La première conséquence de la disparition programmée des services de la Poste interarmées concerne le paiement de la fraction de solde Opex d’environ 600 euros que perçoit tout militaire désigné pour partir en opération. Cette avance de solde permet au militaire de financer ses menus achats sur place, ses sorties ou bien encore l’achat de souvenirs. Traditionnellement le soldat ou le cadre dépose une grande partie de cette avance de solde sur le livret de La Poste de façon à éviter les vols.

Selon un projet de l’EMA inspiré des errements de la Marine, cette avance de solde pourrait être payée en plusieurs fois au cours du mois en fonction du besoin et dans la limite du montant de l’avance de solde décidé pour l’opération. La partie non utilisée de l’avance de solde pourrait être réintégrée par l’administré et le montant définitif de l’avance perçue arrêtée par le trésorier chargé de régulariser les écritures.

Il est évident qu’une telle mesure alourdira considérablement la charge de travail du trésorier du détachement, nécessitera une détention de fonds considérable et une mise en sécurité de ceux-ci. On imagine mal le trésorier du détachement entrain de trimballer un coffre fort dans le désert tchadien ! Pour éviter d’être confronté à ces difficultés, très rapidement le commandant de formation décidera de minorer le montant des avances de solde ! Et tout commissaire sait qu’il est rigoureusement interdit de mélanger des fonds privés et des fonds publics. Lorsqu’un militaire a perçu sa solde, celle-ci devient un fond privé.

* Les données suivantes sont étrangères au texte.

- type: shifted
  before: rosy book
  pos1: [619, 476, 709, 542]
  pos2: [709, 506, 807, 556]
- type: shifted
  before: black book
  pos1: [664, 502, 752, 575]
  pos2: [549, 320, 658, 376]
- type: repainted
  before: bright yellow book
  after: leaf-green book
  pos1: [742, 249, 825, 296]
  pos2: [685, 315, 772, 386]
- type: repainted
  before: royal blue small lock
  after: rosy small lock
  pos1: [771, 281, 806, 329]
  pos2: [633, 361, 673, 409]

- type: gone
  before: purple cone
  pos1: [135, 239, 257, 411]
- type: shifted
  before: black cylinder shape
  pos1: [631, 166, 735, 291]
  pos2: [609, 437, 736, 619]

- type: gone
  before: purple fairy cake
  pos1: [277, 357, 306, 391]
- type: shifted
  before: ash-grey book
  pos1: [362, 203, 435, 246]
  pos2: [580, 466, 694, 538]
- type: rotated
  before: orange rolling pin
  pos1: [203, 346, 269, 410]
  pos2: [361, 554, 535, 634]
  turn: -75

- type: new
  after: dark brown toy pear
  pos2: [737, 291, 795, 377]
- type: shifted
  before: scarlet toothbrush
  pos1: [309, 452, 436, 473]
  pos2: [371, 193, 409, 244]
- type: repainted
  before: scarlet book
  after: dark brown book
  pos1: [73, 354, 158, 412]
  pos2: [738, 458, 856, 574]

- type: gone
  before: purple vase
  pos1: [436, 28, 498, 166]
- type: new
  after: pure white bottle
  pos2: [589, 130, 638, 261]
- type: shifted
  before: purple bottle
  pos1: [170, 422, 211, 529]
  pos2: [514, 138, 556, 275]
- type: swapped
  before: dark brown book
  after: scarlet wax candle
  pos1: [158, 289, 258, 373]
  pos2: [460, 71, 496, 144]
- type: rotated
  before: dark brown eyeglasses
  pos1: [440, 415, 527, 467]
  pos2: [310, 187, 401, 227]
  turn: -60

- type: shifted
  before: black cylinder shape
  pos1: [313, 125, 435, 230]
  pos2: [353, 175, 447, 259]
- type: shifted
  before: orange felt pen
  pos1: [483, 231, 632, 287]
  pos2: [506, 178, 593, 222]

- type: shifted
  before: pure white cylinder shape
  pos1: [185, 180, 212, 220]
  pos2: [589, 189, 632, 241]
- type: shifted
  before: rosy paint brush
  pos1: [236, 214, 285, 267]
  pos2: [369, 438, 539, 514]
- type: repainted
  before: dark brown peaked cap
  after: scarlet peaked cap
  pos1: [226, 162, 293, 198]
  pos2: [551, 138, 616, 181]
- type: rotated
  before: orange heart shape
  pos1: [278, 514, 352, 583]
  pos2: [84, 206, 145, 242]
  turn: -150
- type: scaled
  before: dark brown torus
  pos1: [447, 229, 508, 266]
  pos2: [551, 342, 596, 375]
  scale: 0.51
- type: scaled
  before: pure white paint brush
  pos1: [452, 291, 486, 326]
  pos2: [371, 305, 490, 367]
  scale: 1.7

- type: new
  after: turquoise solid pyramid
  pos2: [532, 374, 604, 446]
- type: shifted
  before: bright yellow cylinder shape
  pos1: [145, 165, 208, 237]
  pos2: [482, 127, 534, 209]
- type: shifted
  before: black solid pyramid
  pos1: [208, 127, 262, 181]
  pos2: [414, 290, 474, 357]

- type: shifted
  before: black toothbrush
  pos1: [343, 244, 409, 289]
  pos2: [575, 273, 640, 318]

La deuxième conséquence, c’est que le montant des retraits ne pourra se limiter qu’au montant de l’avance. Le militaire en opération ne pourra plus avoir cette facilité d’émettre ou de recevoir des virements postaux. Le commandement sera dans l’obligation de faire appel aux services d’un prestataire privé de type Western Union s’il veut conserver ce type de prestation au bénéfice du militaire.

Il n’est pas inutile de rappeler :

1) que les postiers militaires sont des fonctionnaires de l’exploitant public « La Poste, assermentés auprès du tribunal et soumis au secret professionnel.

2) que les trésoriers des formations, toujours présumés coupables en cas d’erreur numéraire, perçoivent une prime de responsabilité misérable, non revalorisée depuis sa création et exclusive du bénéfice de la nouvelle bonification indiciaire.

Dans ces conditions, l’Adefdromil s’interroge sur les raisons réelles qui poussent le Ministère de la défense à porter atteinte à la condition militaire en supprimant les services gratuits et confidentiels de la Poste en Opex. Dans tous les cas, si une telle décision devait être prise, la surcharge de travail causée aux officiers trésoriers devra être compensée par une revalorisation substantielle de leur prime de responsabilité et la prise en compte de celle-ci dans le calcul de la retraite au même titre que la NBI dont ils sont exclus.